» **WHAT THE TASK REQUIRES**
If a line in the data below includes the string "business", please return a copy of it.

Stored items:
BEGIN

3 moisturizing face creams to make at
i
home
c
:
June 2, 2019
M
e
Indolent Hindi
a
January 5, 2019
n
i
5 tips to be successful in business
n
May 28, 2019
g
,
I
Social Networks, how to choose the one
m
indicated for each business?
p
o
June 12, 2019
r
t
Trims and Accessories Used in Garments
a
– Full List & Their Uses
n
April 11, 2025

END

» **REPLY TO THE EXERCISE**
5 tips to be successful in business
indicated for each business?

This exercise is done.